Comme l’aurait dit Max Nordau, le compagnon de route de Theodor Herzl, l’École Maïmonide cherchera à substituer à l’image de l’Ancien Juif livresque celle du Nouveau Juif alliant culture du corps et de l’esprit. Pour mémoire, c’est Georges Loinger qui sera le responsable de l’enseignement sportif à l’École Maïmonide.

Cette nouvelle orientation du judaïsme n’empêchera en rien le maintien du pacte de fidélité entre les Juifs de France et leur patrie comme en témoignera un événement organisé au sein de l’École Maïmonide, quelques années après sa création : la commémoration du cent-cinquantenaire de la Révolution française.

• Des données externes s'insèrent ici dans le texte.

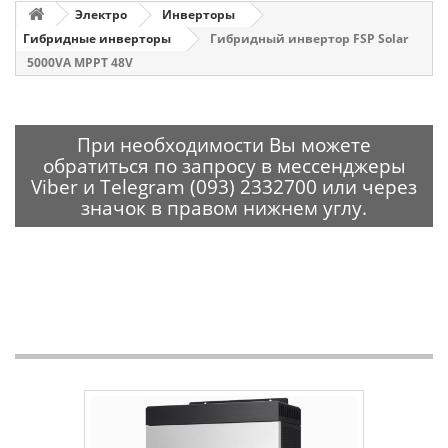
Электро
Инверторы
Гибридные инверторы
Гибридный инвертор FSP Solar
5000VA MPPT 48V
При необходимости Вы можете
обратиться по запросу в мессенджеры
Viber и Telegram (093) 2332700 или через
значок в правом нижнем углу.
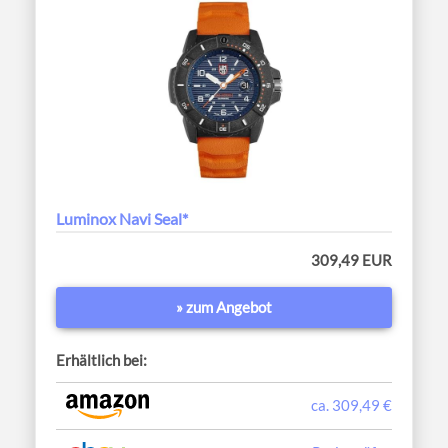
Luminox Navi Seal*
309,49 EUR
» zum Angebot
Erhältlich bei:
ca. 309,49 €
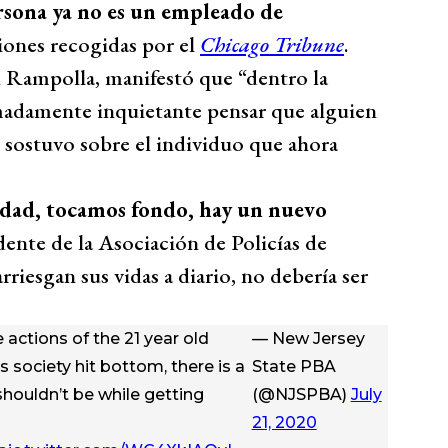
sona ya no es un empleado de
iones recogidas por el
Chicago Tribune
.
ph Rampolla, manifestó que “dentro la
adamente inquietante pensar que alguien
 sostuvo sobre el individuo que ahora
edad, tocamos fondo, hay un nuevo
idente de la Asociación de Policías de
rriesgan sus vidas a diario, no debería ser
actions of the 21 year old
— New Jersey
s society hit bottom, there is a
State PBA
t shouldn’t be while getting
(@NJSPBA)
July
21, 2020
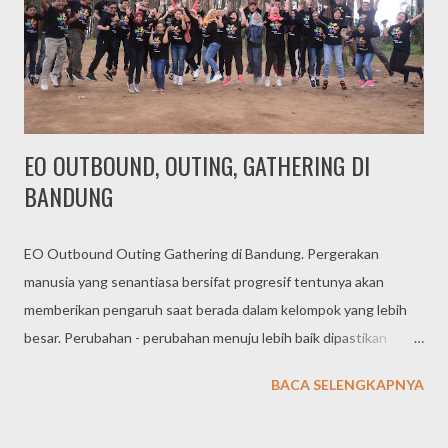
kantor. Namun untuk agenda pertemuan meeting tahunan atau
dengan peserta dari kota yang berbeda, perlu dikemas dengan
konsep outing. Hal ini lebih efektif, sekaligus memberikan
penyegara...
EO OUTBOUND, OUTING, GATHERING DI
BANDUNG
EO Outbound Outing Gathering di Bandung. Pergerakan
manusia yang senantiasa bersifat progresif tentunya akan
memberikan pengaruh saat berada dalam kelompok yang lebih
besar. Perubahan - perubahan menuju lebih baik dipastikan
menjadi harapan saat beberapa individu membangun suatu
BACA SELENGKAPNYA
organisasi / kelompok untuk membuat suatu komitmen bersama.
TIGA MANAGEMENT, Event Organizer Outbound Gathering di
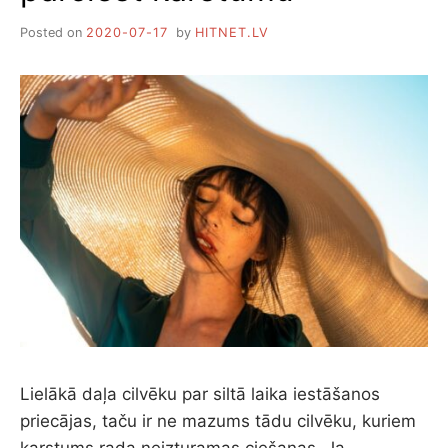
Posted on
2020-07-17
by
HITNET.LV
Lielākā daļa cilvēku par siltā laika iestāšanos
priecājas, taču ir ne mazums tādu cilvēku, kuriem
karstums rada neizturamas ciešanas. Ja…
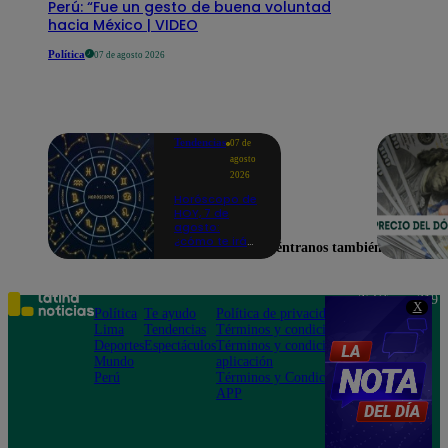
Perú: “Fue un gesto de buena voluntad
hacia México | VIDEO
Política
07 de agosto 2026
Tendencias
07 de
agosto
2026
Horóscopo de
HOY, 7 de
agosto:
¿cómo te irá
Encuéntranos también en
en el amor y
trabajo, según
la IA?
Teléfono: 219
X
Política
Te ayudo
Política de privacidad
1000
Lima
Tendencias
Términos y condiciones
Av. San
Deportes
Espectáculos
Términos y condiciones
Felipe 968
Mundo
aplicación
Jesús María
Perú
Términos y Condiciones
APP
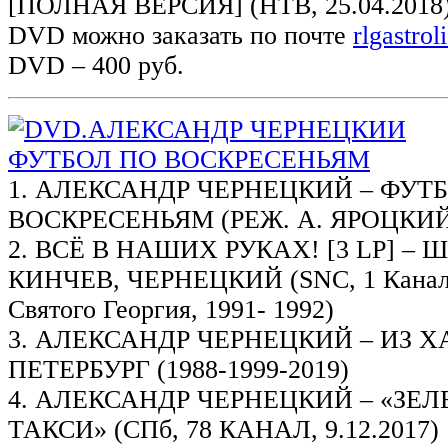
[ПОЛНАЯ ВЕРСИЯ] (НТВ, 25.04.2018
DVD можно заказать по почте
rlgastro
DVD – 400 руб.
1. АЛЕКСАНДР ЧЕРНЕЦКИЙ – ФУТ
ВОСКРЕСЕНЬЯМ (РЕЖ. А. ЯРОЦКИЙ 
2. ВСЁ В НАШИХ РУКАХ! [3 LP] – 
КИНЧЕВ, ЧЕРНЕЦКИЙ (SNC, 1 Канал
Святого Георгия, 1991- 1992)
3. АЛЕКСАНДР ЧЕРНЕЦКИЙ – ИЗ Х
ПЕТЕРБУРГ (1988-1999-2019)
4. АЛЕКСАНДР ЧЕРНЕЦКИЙ – «ЗЕ
ТАКСИ» (СПб, 78 КАНАЛ, 9.12.2017)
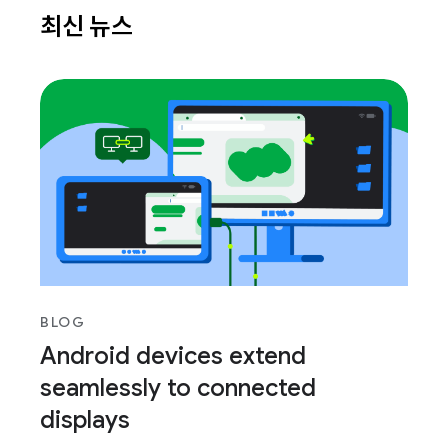
최신 뉴스
BLOG
Android devices extend
seamlessly to connected
displays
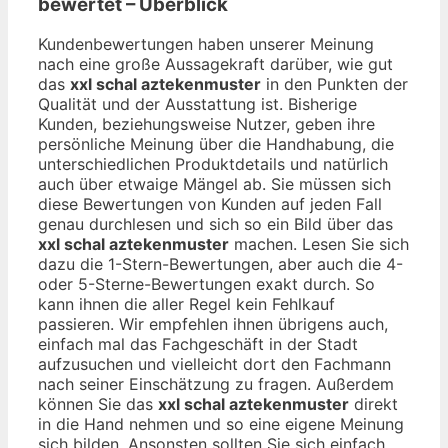
bewertet – Überblick
Kundenbewertungen haben unserer Meinung
nach eine große Aussagekraft darüber, wie gut
das
xxl schal aztekenmuster
in den Punkten der
Qualität und der Ausstattung ist. Bisherige
Kunden, beziehungsweise Nutzer, geben ihre
persönliche Meinung über die Handhabung, die
unterschiedlichen Produktdetails und natürlich
auch über etwaige Mängel ab. Sie müssen sich
diese Bewertungen von Kunden auf jeden Fall
genau durchlesen und sich so ein Bild über das
xxl schal aztekenmuster
machen. Lesen Sie sich
dazu die 1-Stern-Bewertungen, aber auch die 4-
oder 5-Sterne-Bewertungen exakt durch. So
kann ihnen die aller Regel kein Fehlkauf
passieren. Wir empfehlen ihnen übrigens auch,
einfach mal das Fachgeschäft in der Stadt
aufzusuchen und vielleicht dort den Fachmann
nach seiner Einschätzung zu fragen. Außerdem
können Sie das
xxl schal aztekenmuster
direkt
in die Hand nehmen und so eine eigene Meinung
sich bilden. Ansonsten sollten Sie sich einfach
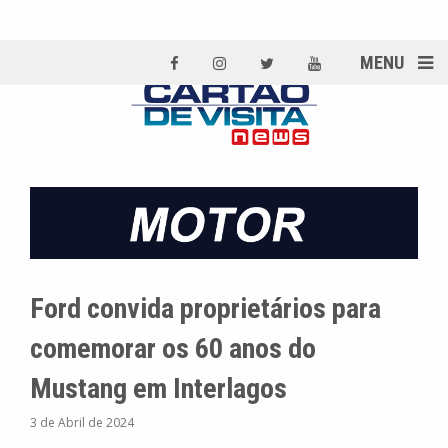
MENU
Ford convida proprietários para
comemorar os 60 anos do
Mustang em Interlagos
3 de Abril de 2024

Bien que contrainte de fermer ses portes, au lendemain de l’entrée en guerre de la France en 1939, l’École, qui mènera une existence clandestine sous l’Occupation, rouvrira officiellement en 1945.

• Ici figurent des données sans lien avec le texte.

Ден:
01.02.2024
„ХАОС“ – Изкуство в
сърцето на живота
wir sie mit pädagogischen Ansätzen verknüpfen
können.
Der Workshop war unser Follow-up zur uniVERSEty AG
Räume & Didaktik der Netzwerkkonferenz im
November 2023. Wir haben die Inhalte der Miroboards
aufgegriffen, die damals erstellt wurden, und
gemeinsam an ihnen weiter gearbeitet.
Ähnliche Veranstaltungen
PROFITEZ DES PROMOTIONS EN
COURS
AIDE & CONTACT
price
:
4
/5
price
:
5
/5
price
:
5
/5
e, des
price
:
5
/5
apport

Prisonnier de guerre de 1940 à 1945, Marcus Cohn participera, à son retour de captivité à l’ouverture de deux autres fleurons de l’enseignement secondaire juif en France : le lycée Yabné à Paris et le lycée Aquiba de Strasbourg.

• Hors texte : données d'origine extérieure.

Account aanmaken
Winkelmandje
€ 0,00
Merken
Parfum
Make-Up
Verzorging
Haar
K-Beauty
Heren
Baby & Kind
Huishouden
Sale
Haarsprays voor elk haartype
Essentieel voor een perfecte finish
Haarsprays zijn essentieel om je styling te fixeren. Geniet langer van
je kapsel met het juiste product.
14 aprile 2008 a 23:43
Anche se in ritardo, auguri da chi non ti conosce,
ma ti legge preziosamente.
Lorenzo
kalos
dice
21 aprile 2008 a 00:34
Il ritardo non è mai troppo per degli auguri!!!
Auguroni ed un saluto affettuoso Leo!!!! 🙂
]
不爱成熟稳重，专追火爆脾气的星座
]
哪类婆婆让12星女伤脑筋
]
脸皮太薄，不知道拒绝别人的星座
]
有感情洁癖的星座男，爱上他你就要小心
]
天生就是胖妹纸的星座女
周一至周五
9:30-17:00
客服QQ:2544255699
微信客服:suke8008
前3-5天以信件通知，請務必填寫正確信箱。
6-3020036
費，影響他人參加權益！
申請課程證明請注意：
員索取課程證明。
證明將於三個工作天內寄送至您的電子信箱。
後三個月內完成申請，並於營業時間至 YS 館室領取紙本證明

Cette belle étude, dédiée à la mémoire de Nissim Azogui (1953-2020) qui fut conseiller principal d’Éducation puis directeur adjoint de l’École Maïmonide , fourmille de détails aussi intéressants qu’édifiants. Bravo Joseph Voignac, bravo Marc Knobel.

 

Jean-Pierre Allali

(*) N°59 des Études du CRIF. Juin 2020. 44 pages. 10 €.